I would also suggest looking into the Well Tempered Amadeus or the Townshend Rock 7. Robert Greene's reviews of these in The Absolute Sound sum up their sound nicely (WTA=top down; Rock=bottom up).
I have had and loved both (went with Rock due to build quality and suspension, slightly better bass and upgradeability of the arm), but only had a chance to compare to a VPI HW-19, not a particularly fair fight.
Macster, which Classic do you have? What areas of performance would you say were the most identifiable?
Chayro, unfortunately I don't have a Basis dealer in my area. So can you elaborate as to the presentation the Basis offers over the LP12? More analytical, more musical, more relaxed etc?
I have the Classic 1 with the 300 Rpm motor and the Shure M97XE regular stylus and the Jico SAS stylus/ To me the Classic 1 is the same as my LP12 with a bit better imaging, base and rhythm. To put the difference into $$ it's about a $500.00 (to me) upgrade. But again the upgrade path for the Classic 1-4 is a lot more affordable than the LP12 upgrades.

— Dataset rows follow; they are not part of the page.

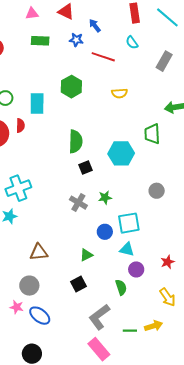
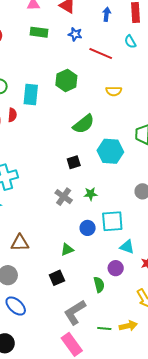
blue arrow: (95, 26) -> (107, 14), moved, turned 40
green semicircle: (76, 141) -> (84, 124), moved, turned 45
cyan triangle: (127, 249) -> (127, 247), moved

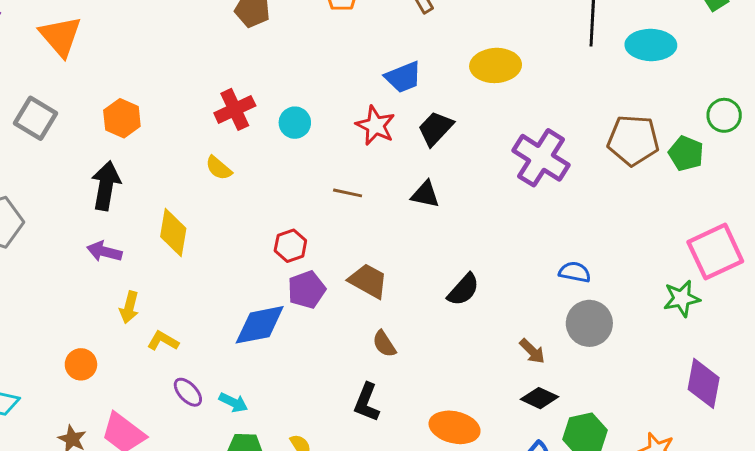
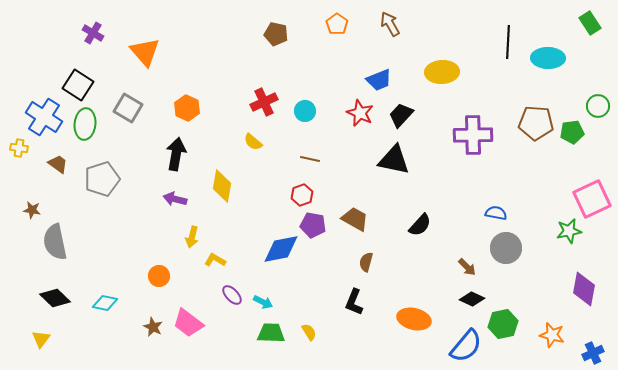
green pentagon: (686, 153) -> (572, 132), turned -30
purple cross: (541, 158) -> (473, 135), turned -33
brown line: (348, 193) -> (310, 159), moved
black triangle: (425, 194) -> (394, 160), size x1.6
purple pentagon: (307, 290) -> (313, 225), turned 30
brown semicircle: (384, 344) -> (366, 262), turned 48

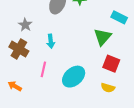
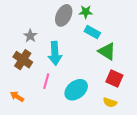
cyan rectangle: (119, 17) -> (92, 32), moved
green triangle: (103, 37) -> (107, 51), turned -42
cyan arrow: (51, 41) -> (55, 53), size x1.6

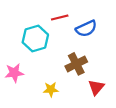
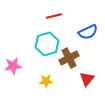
blue semicircle: (86, 29) -> (88, 32), moved
cyan hexagon: (35, 39) -> (47, 44), moved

as Roscoeiii said, Well Tempered Amadeus should be on your list. I've had a Classic 1 and there is nothing the Classic does better than the Amadeus.

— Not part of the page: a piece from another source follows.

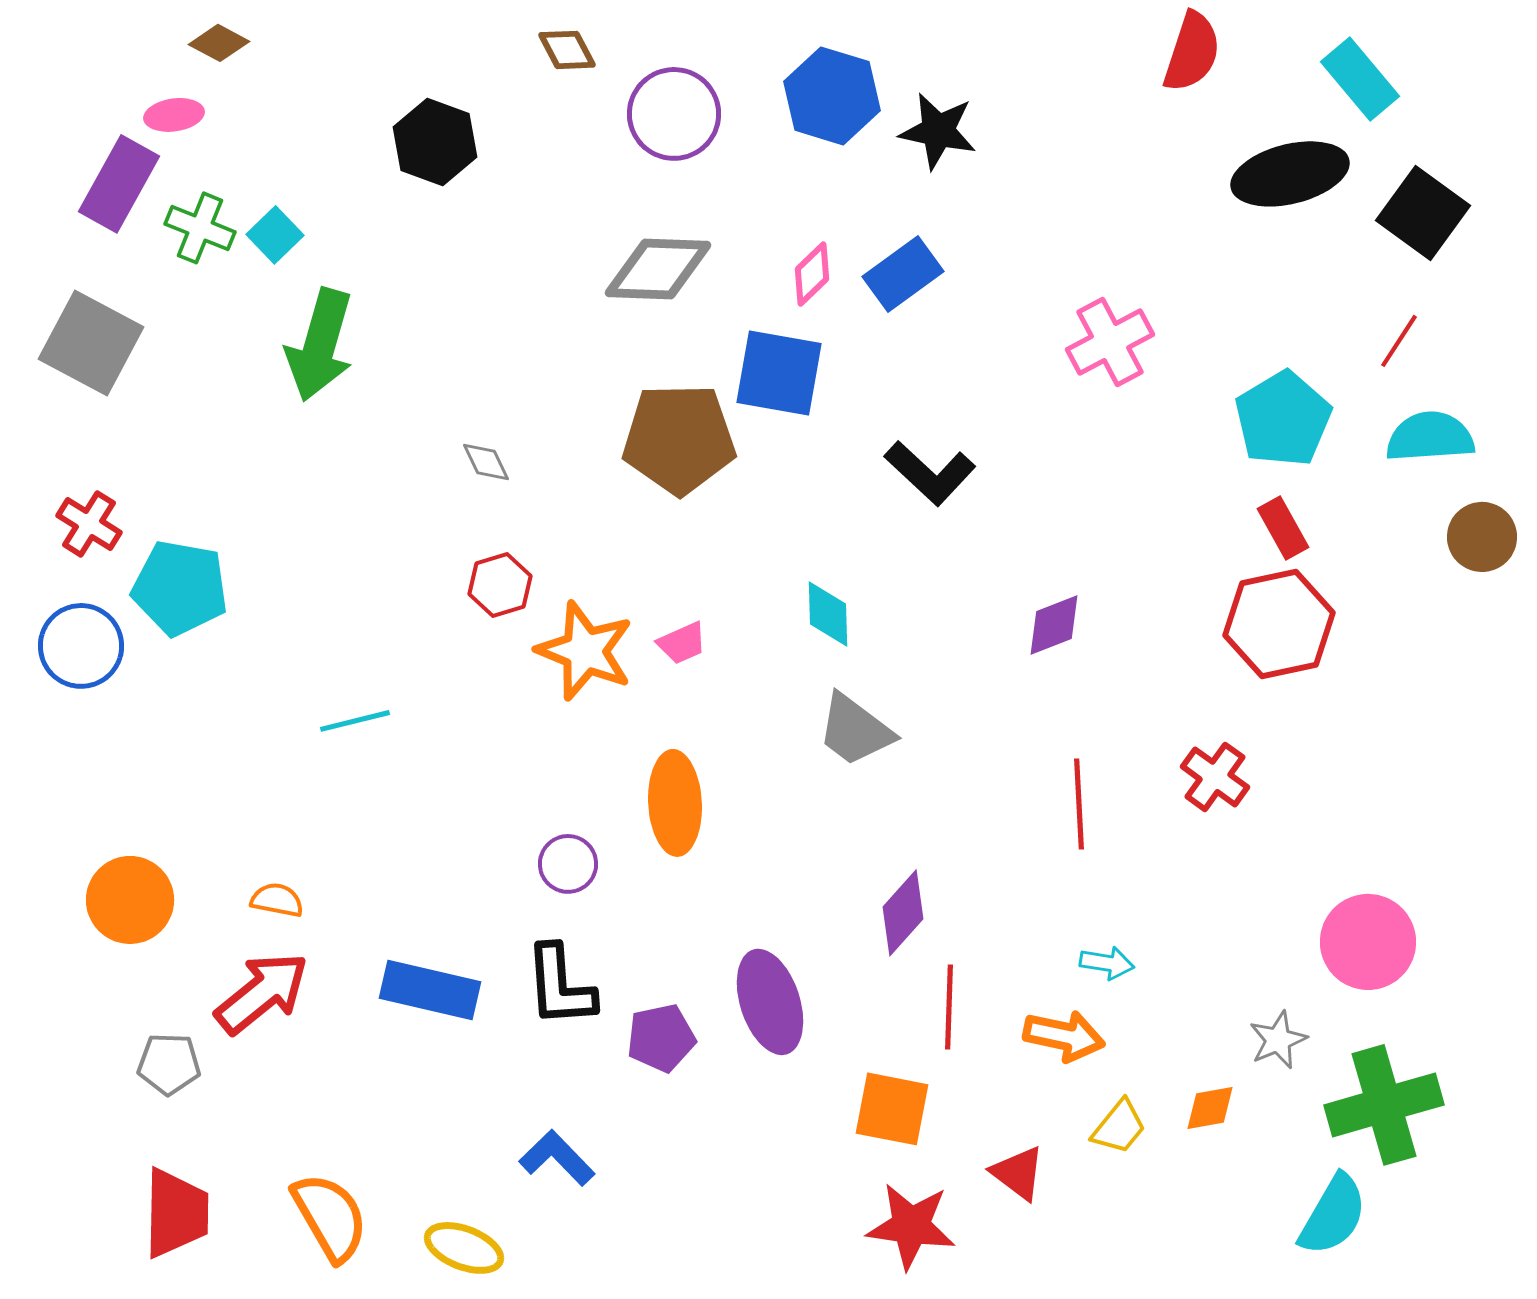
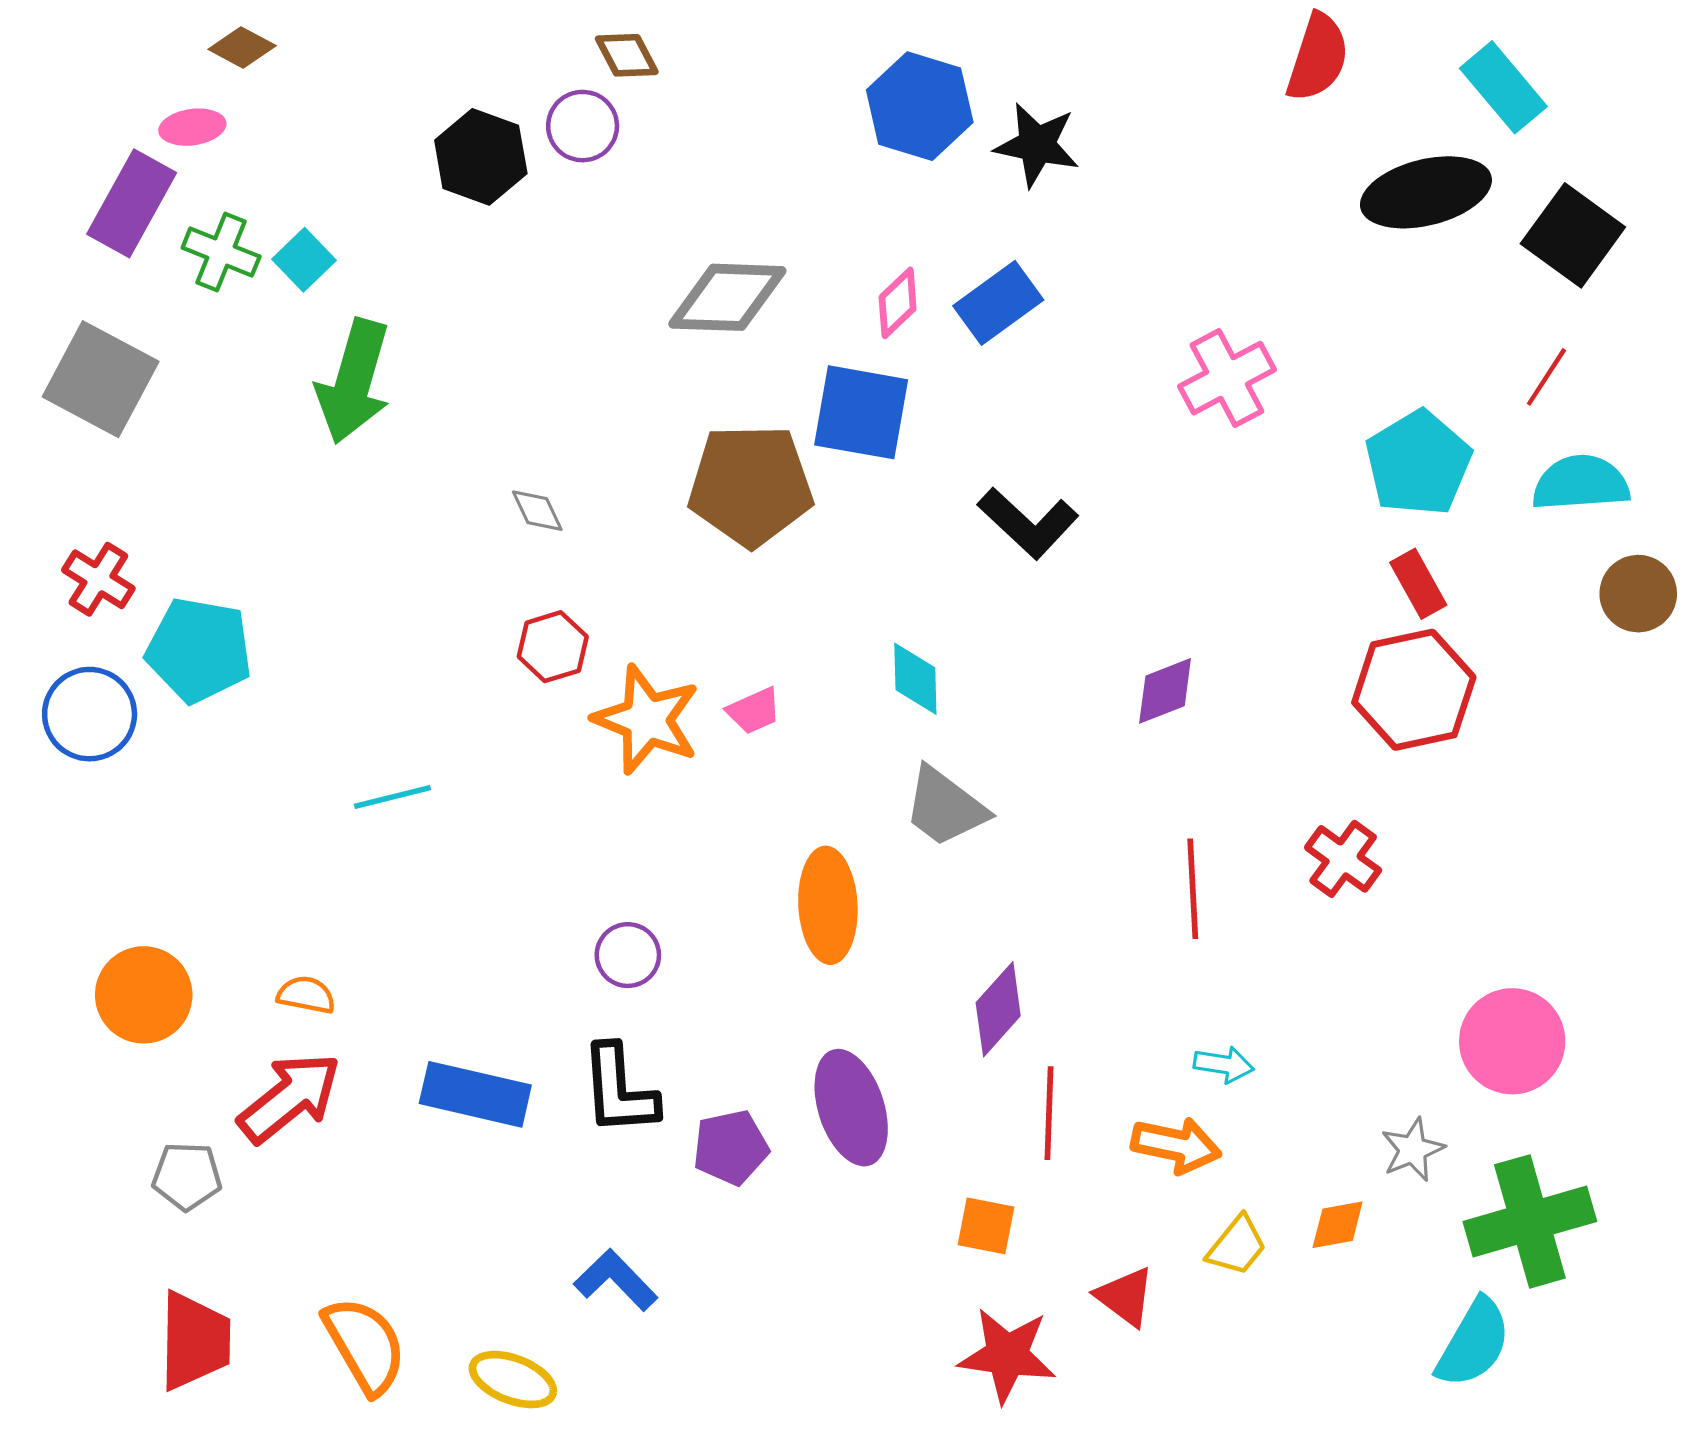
purple circle: (674, 114) -> (583, 126), moved, size x0.7
orange ellipse: (675, 803) -> (828, 905), moved
orange square: (892, 1109) -> (986, 1226), size x0.7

Just went from Classic 1 to Amadeus. The Classic 1 is really good, but is bettered (to me) in every aspect. Of most importance, it is like you are in the concert hall and the music surrounds you, while the Classic is like you are listening in the studio, more closed in but still not bad.
Also, I was a long time LP12 user having your exact setup but with a Helikon, I loved it, and the Amadeus has a little bit of that magic as well.
I think I pretty much said it when I wrote that the basis sounds more like a master tape and less like a record. I loved the Linn, but the Linn is a box and the cartridge picked up the boxy resonances. The Basis, being plexiglass, is free of those resonances and you just hear the record. I know that some TT designers think plexiglass is a bad material to use, so I guess it's a matter of execution. I can't describe it as "more" this or that. I just, to me, is more enjoyable to listen to. But - if you have no dealer, I honestly think you should buy something that your local dealer carries and can assist you in properly selecting a cartridge and setting up for you.
Another TT that is really nice and is in the same ballpark is the Thorens TD350. Whenever I heard it I came away very musically satisfied. It sounds cleaner, goes deeper in the bass and most importantly retains the "analogue" sound. I heard it paired with a Rega RB700 tonearm, the combination was very nice. Deserves a nice cartridge!!